The real issue in this is a President is not elected to these 49 United States, but Constitutionally must be elected by all 50 states, unless they have seceded from the Union as the Confederates did. Unless an event as that has taken place, the Constitution is not about Electoral Colleges or being ratified by Congress, but it is about the Union electing a President of all 50 states.

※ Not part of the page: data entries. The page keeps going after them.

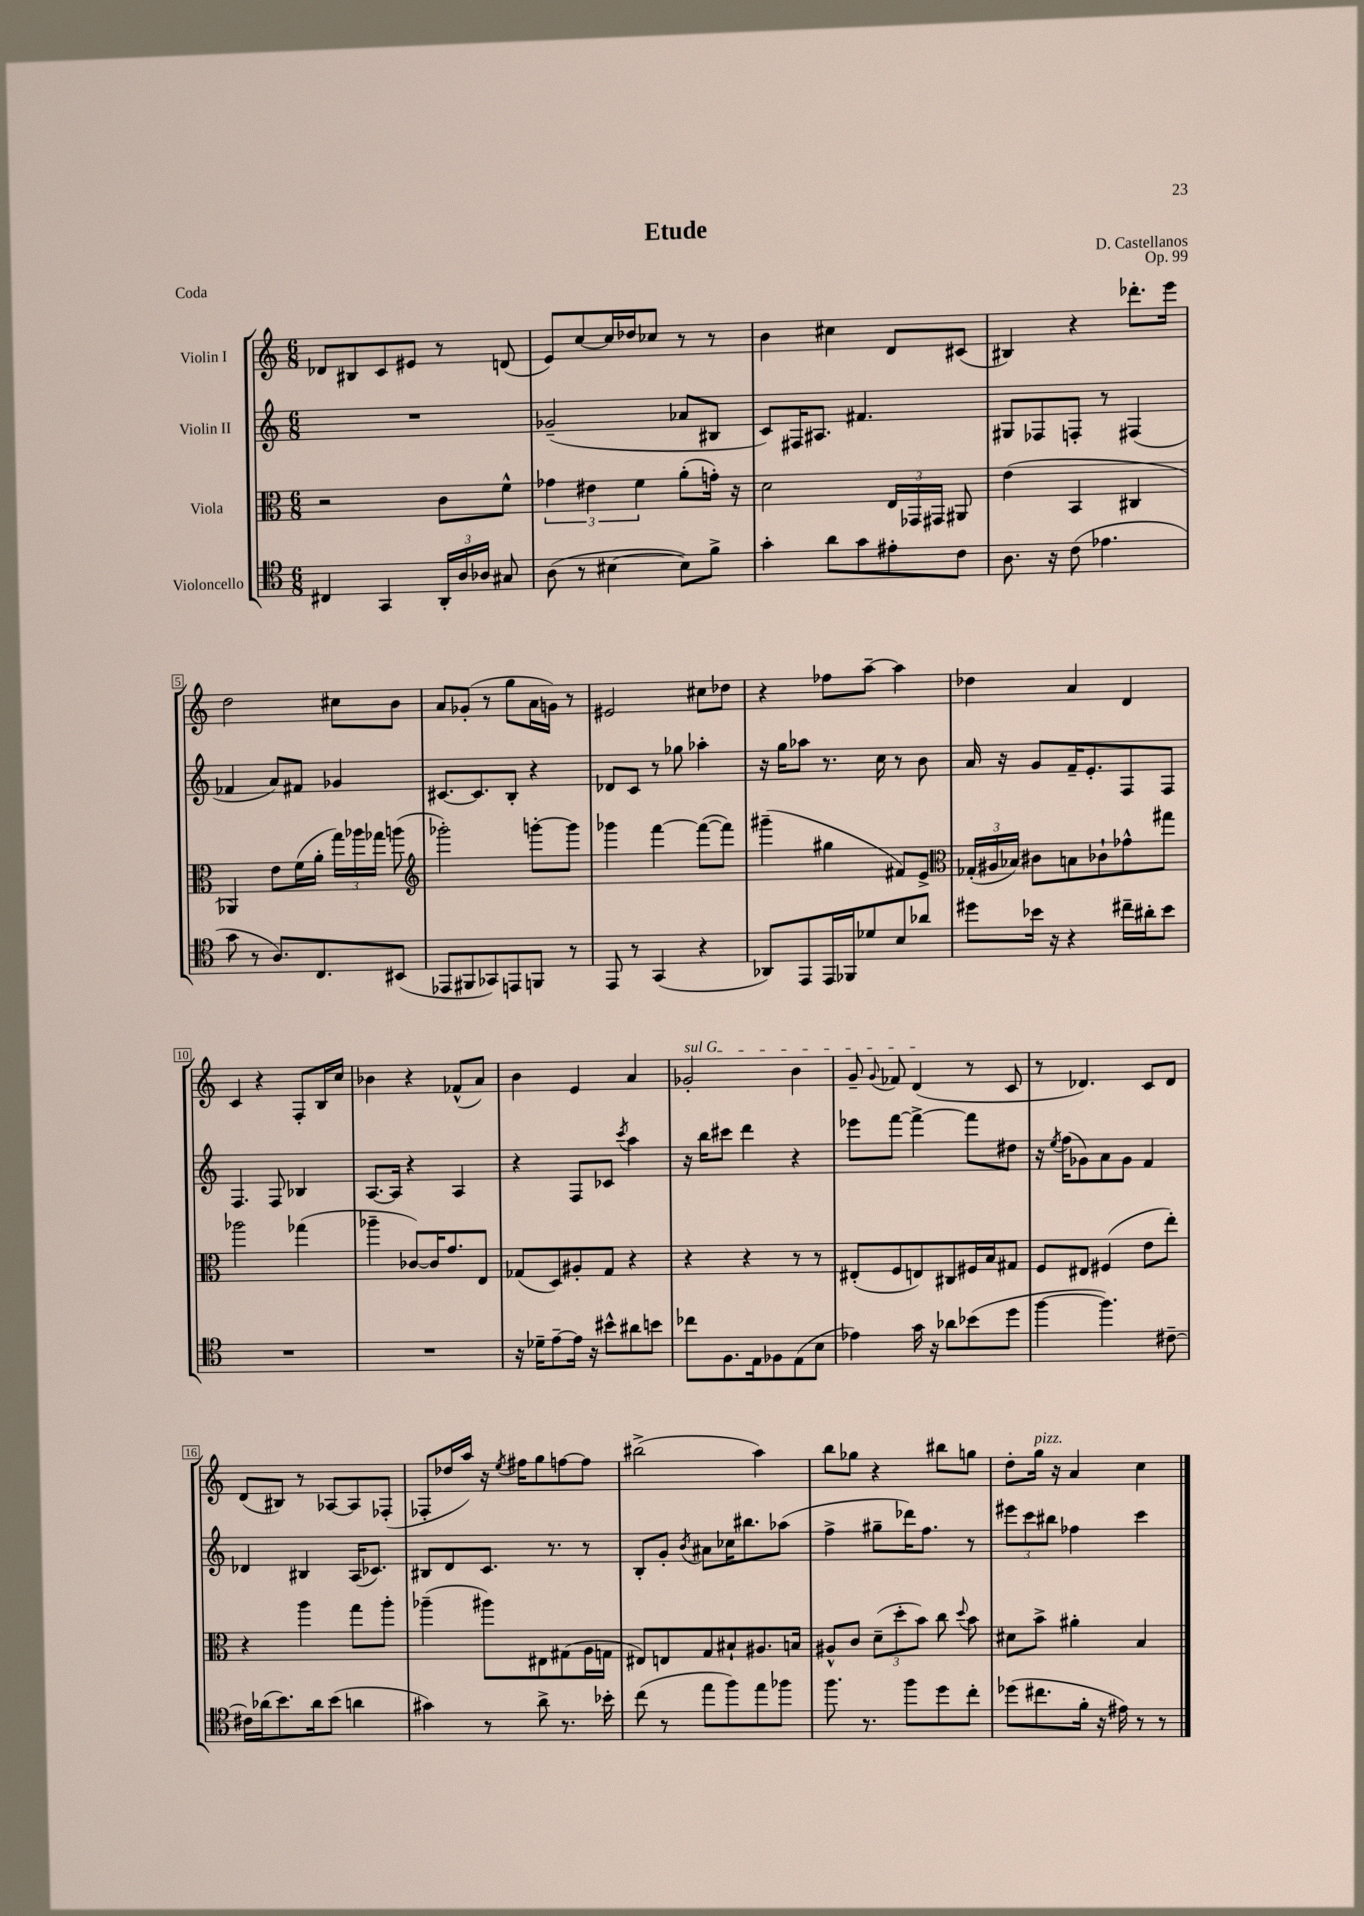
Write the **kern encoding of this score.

**kern	**kern	**kern	**kern
*part4	*part3	*part2	*part1
*staff4	*staff3	*staff2	*staff1
*I"Violoncello	*I"Viola	*I"Violin II	*I"Violin I
*clefC4	*clefC3	*clefG2	*clefG2
*k[]	*k[]	*k[]	*k[]
*M6/8	*M6/8	*M6/8	*M6/8
=1	=1	=1	=1
4C#X/	2r	2.r	8d-X/L
.	.	.	8B#X/
4GG/	.	.	8c/
.	.	.	8e#X/J
24AA'/LL	8c\L	.	8r
24A/	.	.	.
24A-X/JJ	.	.	.
8G#X/	8f^^\J	.	(8dn/
=2	=2	=2	=2
(8A\	6g-X\	(2g-X~/	8e/L)
8r	.	.	[8cc/
.	6e#X\	.	.
[4B#X\	.	.	16cc/L]
.	.	.	16dd-X/J
.	6f\	.	.
.	.	.	8cc-X/J
8B#\L])	(8a'\L	8a-X/L	8r
8f^\J	16gn'\Jk)	8B#X/J	8r
.	16r	.	.
=3	=3	=3	=3
4g'\	2d\	8c/L)	4b\
.	.	16F#X/K	.
.	.	8.A#X/J	.
8a\L	.	.	4cc#X\
8g\	.	4.f#X/	.
8e#X'\	24E/LL	.	8d/L
.	24GG-X/	.	.
.	24GG#X/JJ	.	.
8c\J	8AA#X/	.	(8c#X/J
=4	=4	=4	=4
8.A\	(4e\	8G#X/L	4B#X/)
.	.	8F-X/	.
16r	.	.	.
(8c\	4BB/	8Fn'/J	4r
4.e-X\	.	8r	.
.	4C#X/	(4F#X/	8.ddd-X'\L
.	.	.	16eee\Jk
!!LO:LB:g=z
=5	=5	=5	=5
8g\	4AA-X/)	4f-X/	2dd\
8r	.	.	.
8.A/L)	8e\L	8a/L)	.
.	(16f\L	8f#X/J	.
8.C/	16a'\JJ	.	.
.	24gg\LL)	4g-X/	8cc#X\L
.	24aa-X\	.	.
.	24gg-X\JJ	.	.
(8BB#X/J	(8aan\	.	8b\J
=6	=6	=6	=6
*	*clefG2	*	*
8EE-X/L	2ggg-X'\)	[8.c#X/L	8a/L
8FF#X/	.	.	(8g-X'/J
.	.	8.c#/]	.
8GG-X/)	.	.	8r
8EEn/	.	8B'/J	8gg\L
8FFn/J	[8gggn'\L	4r	16a\L
.	.	.	16gn\JJ)
8r	8ggg\J]	.	8r
=7	=7	=7	=7
8EE/	4ggg-X\	8d-X/L	2e#X/
8r	.	8c/J	.
(4GG/	[4fff\	8r	.
.	.	8gg-X\	.
4r	(8fff\L_	4aa-X'\	8cc#X\L
.	8fff\J])	.	8dd-X\J
=8	=8	=8	=8
8AA-X/L)	(4ggg#X~\	16r	4r
.	.	16gg\KL	.
8EE/	.	8aa-X\J	.
16EE/L	4gg#X\	8.r	8ff-X\L
16FF-X/J	.	.	.
8d-X/	.	.	[8aa~\J
.	.	16cc\	.
8B/	8f#X/L)	8r	4aa\]
8a-X/J	8e^/J	8b\	.
=9	=9	=9	=9
*	*clefC3	*	*
8dd#X\L	(24G-X'/LL	16a/	4dd-X\
.	24A#X/	.	.
.	.	16r	.
.	24B-X/JJ)	.	.
16b-X\Jk	8c#X\L	8g/L	.
16r	.	.	.
4r	8Bn\	16f~/K	4a/
.	.	8.e'/	.
.	8c-X`\	.	.
16cc#X~\LL	8g-X^^\	8F/	4d/
16a#X'\J	.	.	.
8b-\J	8gg#X\J	8F/J	.
!!LO:LB:g=z
=10	=10	=10	=10
2.r	2aa-X\	4.F/	4c/
.	.	.	4r
.	.	8F/	.
.	(4gg-X\	4B-X/	8F'/L
.	.	.	16B/L
.	.	.	16cc/JJ
=11	=11	=11	=11
2.r	4aa-X~\	[8.A/L	4b-X\
.	.	16A/Jk]	.
.	[8c-X/L)	4r	4r
.	16c-/K]	.	.
.	8.g/	.	.
.	.	4A/	(8f-X^^/L
.	8E/J	.	8a/J)
=12	=12	=12	=12
16r	(8G-X/L	4r	4b\
16d-X~\KL	.	.	.
[8e~\	8D/)	.	.
16e\Jk]	8A#X'/	8F/L	4e/
16r	.	.	.
8b#X^^\L	8G-/J	8c-X/J	.
.	.	8qccc/	.
8a#X\	4r	4aa\	4a/
8bn\J	.	.	.
=13	=13	=13	=13
!	!	!	!LO:TX:a:i:t=sul G
8cc-X\L	4r	16r	2g-X'/
.	.	16bb\KL	.
8.F\	.	8ccc#X\J	.
.	4r	4ddd\	.
16E\k	.	.	.
8F-X\	.	.	.
(8E\	8r	4r	4b\
8B\J	8r	.	.
=14	=14	=14	=14
4e-X\)	(8E#X'/L	8eee-X\L	8g~/
.	.	.	8qqg/
.	8F/	[8fff\J	8f-X/
16g\	8En/)	4fff^\_	(4d/
16r	.	.	.
8a-X\L	8C#X/	.	.
(8b-X\	16F#X/L	8fff\L]	8r
.	16B/J	.	.
8dd\J	8G#X/J	8dd#X\J	8c/
=15	=15	=15	=15
[4ff\	8F/L	16r	8r
.	.	8qee/	.
.	.	(16ff\KL	.
.	8E#X/J	8g-X\)	4.d-X/)
4.ff\])	(4F#X/	8a\	.
.	.	8g-\J	.
.	8e\L	4f/	8c/L
[8c#X~\	8ee'\J)	.	8d-/J
!!LO:LB:g=z
=16	=16	=16	=16
16c#X\LL]	4r	4d-X/	(8d/L
(16a-X\J	.	.	.
8.b\)	.	.	8B#X/J)
.	4aa\	4B#X/	8r
16a-\k	.	.	.
(8b\J	.	.	[8A-X/L
4an\	8gg\L	(16A/KL	8A-/]
.	.	8.c-X/J)	.
.	8aa'\J	.	(8F-X'/J
=17	=17	=17	=17
4g#X\)	(4aa-X~\	8B#X/L	8F-X'/L
.	.	8d/	16dd-X/L
.	.	.	16aa/JJ)
8r	8aa#X\L)	8.c/J	16r
.	.	.	8qee/
.	.	.	16ff#X\KL
8a^\	8E#X\	.	8gg\
.	.	8.r	.
8.r	(8G#X\	.	[8ffn\
.	16A\L	8r	8ff\J]
16b-X'\	16Gn\JJ	.	.
=18	=18	=18	=18
(8cc\	8E#X/L)	8B'/L	(2bb#X^\
8r	8En/	8g'/J	.
.	.	8qb/	.
8ee\L	8G/	8a#X\L	.
8ff\)	8B#X`/	16cc-X\K	.
.	.	8.bb#X\	.
8ee\	8.A#X/	.	4aa\)
8ff-X\J	.	(8aa-X\J	.
.	16Bn/Jk	.	.
=19	=19	=19	=19
8.ff\	8A#X^^/L	4ff^\	8bb\L
.	8c/J	.	8gg-X\J
8.r	.	.	.
.	(12d~\L	8gg#X~\L	4r
.	12dd'\	.	.
8ff\L	.	16ddd-X\K)	.
.	12b\J)	.	.
.	.	8.ff\J	.
8dd\	8cc\	.	8bb#X\L
.	8qqdd/	.	.
8cc'\J	8b\	8r	8ggn\J
=20	=20	=20	=20
(8dd-X\L	8d#X\L	12eee#X\L	8dd'\L
.	.	12ccc\	.
!	!	!	!LO:TX:a:i:t=pizz.
8.cc#X\	8b^\J	.	16gg\Jk
.	.	12bb#X\J	.
.	.	.	16r
.	4a#X'\	4ff-X\	4a/
16f'\Jk	.	.	.
16r	.	.	.
16e#X\)	.	.	.
8r	4B/	4ccc\	4cc\
8r	.	.	.
==	==	==	==
*-	*-	*-	*-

Understand that any President can loose the popular vote as President Bush had, and win the electoral votes, along with numerous states, but no President can be President of these United States if he is not on the ballot or certified in all 50 states.
Scholars have missed this ultimate check and balance in the "silence of the Constitution". No state can keep any legal candidate off the ballot, but a state can keep anyone off the ballot who does not provide legal documentation they are qualified to be President.
That is the Constitution at it's core in the Articles concerning the Presidency. 49 states can state a fraud can be President in their super majority, but if one state demands proof and the candidate does not provide that legal proof, the one state in checks and balances can negate a national Presidential Election.
There is no court nor Supreme Court which can undo this
Do you possibly have a link for this language?
This is ridiculous. There is no such requirement. You could have a situation where someone was on the ballot of only one state, won that, threw the election from the electoral college to the House, and won there. That would be perfectly legal. How many state ballots do you think Gerald Ford was on before he was President?
Do you have a link to the actually law for this???